Halloween, as a franchise, follows a fairly simple formula. Michael Myers is pretty much existing for the sole purpose of trimming his family tree. Almost every sequel sees him go after a sibling, or a niece or nephew.
It’s well known that the angle of Laurie being Michael’s sister was not introduced until late into the second feature, although some people do attribute it to the first. John Carpenter himself wrote the script, but isn’t terribly proud of the decision and admitted that it was mostly due to his own drunkenness during the screenwriting process. The original leaves things much more ambiguous and that’s why it works. We don’t know why Michael is targeting Laurie. There could be some deeper connection, it could be the fact that she vaguely looks like and reminds him of his sister, Judith. Or it could be that when she comes to the door of the Myers house, he simply targets the first girl he lays eyes on. That scene sets up most of the movie. People forget how important it is. It’s the precise moment when the shape’s stalking of Laurie Strode begins, and he doesn’t let up until the end of the film. And even then, it’s left wide open.
There are so many different ways to read it. Michael could even be a phantom embodying and personifying Laurie’s own sexual repression. He is her dormant, sexually aggressive side, with knife in place of phallus. You can go deep, or you can stay strictly on the surface, and still the possibilities are endless. Halloween is a very broad film. We don’t even know exactly what happened to Michael Myers to make him the way he is, if anything. It’s so simplistically effective that it’s kind of genius. Even in its openness, everything about it just works.
This makes the sequels a bit of a problem. Now, while Halloween may be my favorite horror film, I don’t hold it on such a pedestal that I don’t consider the franchise. I do enjoy the Halloween series as a whole. There’s something in each and every one that I enjoy. Some of them I even flat-out love. Halloween II, despite causing most of the problems we’re looking at here, is a superbly crafted sequel. Halloween III is a one of the best horror movies about the holiday, whether it continues the original story or not. Halloween 4 is underrated and was the best way to bring back Michael Myers as a supernatural force, and Halloween H20 is an excellent character piece that really brings things full circle. Yet all of them suffer the same problem. Even if they make the family angle work for their own purposes, they’re technically contradicting the original feature.
And that can work, in some ways. If you acknowledge that Michael was after Laurie in the original and she simply didn’t know it, then the story itself works fine. The story level of the whole franchise is relatively intact. This franchise devotes even more care to continuity than most series. It only starts to falter on an analytical level.
Analyzing the original Halloween, one really needs to just study that film in particular, shedding aside the family angle, which is awkward because it’s something that we as the collective viewing audience are all so familiar with.
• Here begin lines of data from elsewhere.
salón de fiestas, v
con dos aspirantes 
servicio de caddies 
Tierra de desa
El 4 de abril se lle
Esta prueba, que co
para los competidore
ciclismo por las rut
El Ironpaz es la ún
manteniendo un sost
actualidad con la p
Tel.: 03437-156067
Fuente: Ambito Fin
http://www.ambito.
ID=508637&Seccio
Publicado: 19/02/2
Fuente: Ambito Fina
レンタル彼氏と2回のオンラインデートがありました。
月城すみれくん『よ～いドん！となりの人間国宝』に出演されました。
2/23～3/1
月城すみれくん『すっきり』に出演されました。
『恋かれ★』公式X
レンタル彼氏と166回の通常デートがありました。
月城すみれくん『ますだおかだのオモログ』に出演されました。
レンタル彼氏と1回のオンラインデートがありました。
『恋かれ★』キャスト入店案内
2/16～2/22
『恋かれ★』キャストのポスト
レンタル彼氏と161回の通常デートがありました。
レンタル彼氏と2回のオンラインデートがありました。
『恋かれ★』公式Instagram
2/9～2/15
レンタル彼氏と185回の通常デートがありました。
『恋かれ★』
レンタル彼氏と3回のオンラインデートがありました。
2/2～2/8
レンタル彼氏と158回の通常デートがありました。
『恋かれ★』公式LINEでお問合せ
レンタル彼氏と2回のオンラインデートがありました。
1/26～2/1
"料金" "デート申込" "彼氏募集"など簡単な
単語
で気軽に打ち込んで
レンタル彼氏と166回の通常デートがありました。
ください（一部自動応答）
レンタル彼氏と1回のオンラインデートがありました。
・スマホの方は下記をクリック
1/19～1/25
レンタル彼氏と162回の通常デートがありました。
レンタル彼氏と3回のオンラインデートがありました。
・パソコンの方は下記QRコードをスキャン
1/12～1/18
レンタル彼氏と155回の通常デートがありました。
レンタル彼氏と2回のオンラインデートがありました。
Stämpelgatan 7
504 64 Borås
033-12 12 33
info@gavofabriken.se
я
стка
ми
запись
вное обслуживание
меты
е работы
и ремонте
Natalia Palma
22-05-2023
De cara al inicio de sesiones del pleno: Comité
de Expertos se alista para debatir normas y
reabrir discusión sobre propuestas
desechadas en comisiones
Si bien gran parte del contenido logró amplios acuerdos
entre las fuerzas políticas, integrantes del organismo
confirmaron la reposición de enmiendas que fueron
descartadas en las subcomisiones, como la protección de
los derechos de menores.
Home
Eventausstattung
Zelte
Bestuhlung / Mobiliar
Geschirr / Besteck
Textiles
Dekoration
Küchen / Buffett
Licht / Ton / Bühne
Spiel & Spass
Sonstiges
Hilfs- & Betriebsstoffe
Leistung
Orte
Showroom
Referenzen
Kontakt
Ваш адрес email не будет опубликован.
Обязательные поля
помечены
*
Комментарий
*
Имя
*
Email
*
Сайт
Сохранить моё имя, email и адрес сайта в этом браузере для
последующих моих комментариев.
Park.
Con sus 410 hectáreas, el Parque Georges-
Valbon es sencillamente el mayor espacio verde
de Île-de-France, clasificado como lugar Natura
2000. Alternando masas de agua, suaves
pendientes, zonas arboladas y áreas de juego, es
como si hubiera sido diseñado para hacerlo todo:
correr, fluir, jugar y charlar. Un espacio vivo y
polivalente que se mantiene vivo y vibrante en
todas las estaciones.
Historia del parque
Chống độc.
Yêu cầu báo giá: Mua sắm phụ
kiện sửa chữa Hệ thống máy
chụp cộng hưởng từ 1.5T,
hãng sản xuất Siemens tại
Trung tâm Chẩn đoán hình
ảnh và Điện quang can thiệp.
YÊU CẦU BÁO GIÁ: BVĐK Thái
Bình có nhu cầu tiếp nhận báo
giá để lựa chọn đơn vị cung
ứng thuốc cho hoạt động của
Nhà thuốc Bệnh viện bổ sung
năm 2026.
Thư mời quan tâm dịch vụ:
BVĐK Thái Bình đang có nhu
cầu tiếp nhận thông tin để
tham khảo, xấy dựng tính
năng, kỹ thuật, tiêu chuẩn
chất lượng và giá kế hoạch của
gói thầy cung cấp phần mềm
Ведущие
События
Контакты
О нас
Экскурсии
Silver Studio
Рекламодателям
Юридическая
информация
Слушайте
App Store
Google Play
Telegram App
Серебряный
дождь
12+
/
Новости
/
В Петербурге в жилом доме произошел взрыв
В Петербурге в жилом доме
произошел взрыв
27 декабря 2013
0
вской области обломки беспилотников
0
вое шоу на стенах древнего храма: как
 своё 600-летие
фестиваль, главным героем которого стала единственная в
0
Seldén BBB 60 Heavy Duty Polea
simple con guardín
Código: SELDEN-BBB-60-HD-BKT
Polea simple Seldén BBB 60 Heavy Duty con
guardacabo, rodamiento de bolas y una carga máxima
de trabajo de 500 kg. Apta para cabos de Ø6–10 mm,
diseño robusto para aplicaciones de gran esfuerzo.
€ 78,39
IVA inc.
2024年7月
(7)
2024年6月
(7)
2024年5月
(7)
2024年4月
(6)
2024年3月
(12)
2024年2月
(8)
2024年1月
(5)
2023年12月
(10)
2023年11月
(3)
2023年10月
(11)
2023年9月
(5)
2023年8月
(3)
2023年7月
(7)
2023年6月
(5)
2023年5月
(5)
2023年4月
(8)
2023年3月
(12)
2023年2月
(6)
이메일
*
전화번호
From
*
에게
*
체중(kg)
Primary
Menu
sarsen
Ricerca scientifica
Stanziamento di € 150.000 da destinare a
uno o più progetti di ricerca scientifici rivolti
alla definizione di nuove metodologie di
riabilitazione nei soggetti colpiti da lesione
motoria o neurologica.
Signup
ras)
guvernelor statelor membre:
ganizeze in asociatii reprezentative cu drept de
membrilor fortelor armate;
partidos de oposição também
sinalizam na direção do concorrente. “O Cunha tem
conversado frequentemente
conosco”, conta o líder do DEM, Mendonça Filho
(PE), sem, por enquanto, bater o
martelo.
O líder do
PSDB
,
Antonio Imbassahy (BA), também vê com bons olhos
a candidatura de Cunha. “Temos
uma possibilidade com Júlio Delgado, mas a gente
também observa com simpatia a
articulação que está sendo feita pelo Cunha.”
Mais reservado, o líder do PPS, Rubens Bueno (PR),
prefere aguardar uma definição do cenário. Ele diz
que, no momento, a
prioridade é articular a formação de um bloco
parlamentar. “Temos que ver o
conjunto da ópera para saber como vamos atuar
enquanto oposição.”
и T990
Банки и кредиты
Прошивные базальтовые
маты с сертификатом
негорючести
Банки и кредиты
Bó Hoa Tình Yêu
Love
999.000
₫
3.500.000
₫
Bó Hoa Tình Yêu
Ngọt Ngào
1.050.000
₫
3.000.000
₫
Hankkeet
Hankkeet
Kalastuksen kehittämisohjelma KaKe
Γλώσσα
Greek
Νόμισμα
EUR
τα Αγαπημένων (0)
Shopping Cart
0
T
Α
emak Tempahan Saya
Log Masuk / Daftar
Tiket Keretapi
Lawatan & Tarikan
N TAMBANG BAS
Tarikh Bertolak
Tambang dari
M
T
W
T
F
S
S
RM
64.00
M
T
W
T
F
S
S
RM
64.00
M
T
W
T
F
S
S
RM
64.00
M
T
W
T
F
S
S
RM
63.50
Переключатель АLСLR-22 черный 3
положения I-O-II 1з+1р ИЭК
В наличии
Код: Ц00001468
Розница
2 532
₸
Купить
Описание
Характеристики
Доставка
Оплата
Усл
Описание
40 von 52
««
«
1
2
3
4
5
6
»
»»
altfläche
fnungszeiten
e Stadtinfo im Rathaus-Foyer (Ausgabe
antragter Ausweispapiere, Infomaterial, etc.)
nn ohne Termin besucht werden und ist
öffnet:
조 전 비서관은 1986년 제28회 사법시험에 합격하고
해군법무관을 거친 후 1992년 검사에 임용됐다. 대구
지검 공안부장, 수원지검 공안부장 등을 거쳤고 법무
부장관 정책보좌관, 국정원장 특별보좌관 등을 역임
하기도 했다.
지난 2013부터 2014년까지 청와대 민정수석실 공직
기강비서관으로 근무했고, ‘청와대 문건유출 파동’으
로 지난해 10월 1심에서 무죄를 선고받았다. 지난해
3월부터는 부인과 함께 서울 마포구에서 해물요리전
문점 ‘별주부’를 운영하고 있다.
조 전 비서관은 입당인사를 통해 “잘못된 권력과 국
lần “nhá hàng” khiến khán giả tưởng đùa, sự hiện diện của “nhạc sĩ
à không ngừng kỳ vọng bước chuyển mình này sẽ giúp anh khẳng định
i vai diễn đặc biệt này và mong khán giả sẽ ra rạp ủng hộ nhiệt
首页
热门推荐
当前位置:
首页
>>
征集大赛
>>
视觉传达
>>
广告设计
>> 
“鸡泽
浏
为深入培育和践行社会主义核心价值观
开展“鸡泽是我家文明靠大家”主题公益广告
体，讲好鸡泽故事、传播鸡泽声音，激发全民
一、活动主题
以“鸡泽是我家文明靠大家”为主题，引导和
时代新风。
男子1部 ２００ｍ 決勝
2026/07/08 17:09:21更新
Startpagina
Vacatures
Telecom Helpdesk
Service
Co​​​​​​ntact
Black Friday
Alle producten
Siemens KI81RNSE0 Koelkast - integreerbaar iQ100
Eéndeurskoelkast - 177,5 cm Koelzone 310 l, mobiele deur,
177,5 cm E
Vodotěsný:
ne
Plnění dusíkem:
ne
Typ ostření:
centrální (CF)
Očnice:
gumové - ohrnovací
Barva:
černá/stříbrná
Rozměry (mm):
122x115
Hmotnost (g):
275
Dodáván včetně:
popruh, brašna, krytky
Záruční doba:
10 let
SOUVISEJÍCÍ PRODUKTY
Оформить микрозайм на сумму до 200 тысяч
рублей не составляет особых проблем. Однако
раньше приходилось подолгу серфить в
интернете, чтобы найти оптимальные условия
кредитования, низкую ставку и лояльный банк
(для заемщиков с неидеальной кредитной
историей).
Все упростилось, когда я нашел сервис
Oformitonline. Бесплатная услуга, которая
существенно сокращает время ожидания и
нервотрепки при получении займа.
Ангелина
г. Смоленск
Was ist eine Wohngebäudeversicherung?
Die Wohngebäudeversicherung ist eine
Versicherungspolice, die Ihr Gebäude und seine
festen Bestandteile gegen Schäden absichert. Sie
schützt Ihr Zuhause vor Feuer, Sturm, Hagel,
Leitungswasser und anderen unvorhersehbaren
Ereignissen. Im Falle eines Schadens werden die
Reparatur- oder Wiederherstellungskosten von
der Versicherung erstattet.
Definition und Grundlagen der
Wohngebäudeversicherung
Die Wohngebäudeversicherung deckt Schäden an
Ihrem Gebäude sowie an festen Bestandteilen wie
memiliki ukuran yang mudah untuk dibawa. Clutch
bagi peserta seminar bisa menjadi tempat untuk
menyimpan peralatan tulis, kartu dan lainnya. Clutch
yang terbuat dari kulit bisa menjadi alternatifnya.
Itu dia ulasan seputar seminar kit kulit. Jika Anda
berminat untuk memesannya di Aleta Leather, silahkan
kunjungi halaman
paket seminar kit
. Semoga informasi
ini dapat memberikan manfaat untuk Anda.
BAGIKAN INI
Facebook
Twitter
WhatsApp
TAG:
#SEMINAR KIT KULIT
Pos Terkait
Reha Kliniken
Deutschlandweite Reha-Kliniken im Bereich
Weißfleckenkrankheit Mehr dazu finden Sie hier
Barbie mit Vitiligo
But there’s a much simpler problem with the family mythology that was introduced in the Halloween sequels: it makes Michael less scary. In the first, there is no method to his madness. It takes expert strides to trick the audience into thinking that he could be anywhere, as set up by the excellent ending montage. The monster isn’t killed at the end, leaving the audience feeling like he could even be waiting for them in their car when they leave the theater. Yet, in the sequels, he is specifically targeting his family members. That’s the number one problem. All of a sudden, things aren’t random anymore. There’s no sense of unpredictability to him. And there’s just less of a scare factor, because there’s a pretty good chance no one who went to see those sequels was actually related to Michael Myers. So while he may be a scary man, the movie is already telling you not to be afraid.
It almost begins to feel like the sequels were made to make up for how scary the original was, as if calming down a frightened child. Left shaking by the first, the sequels take us by the shoulders and say, “Listen, I know he’s scary, but it’s okay because he only goes after these specific people. He’d never go after you.”
The Michael Myers of the original flows into the sequels nicely, I’ll admit. And I won’t pretend they don’t have their scary or at least unnerving moments. But the shape is a blank, emotionless force in that first feature. The white mask is an empty slate on which you can project your worst fears. A mirror for your own bad dreams. By explaining him away, little by little, that’s taken away from the audience. As the series progressed—and this evolution is especially clear when looking at Carpenter’s and Zombie’s films side by side—we shed the idea of the boogeyman until, ultimately, all we’re left with is a man.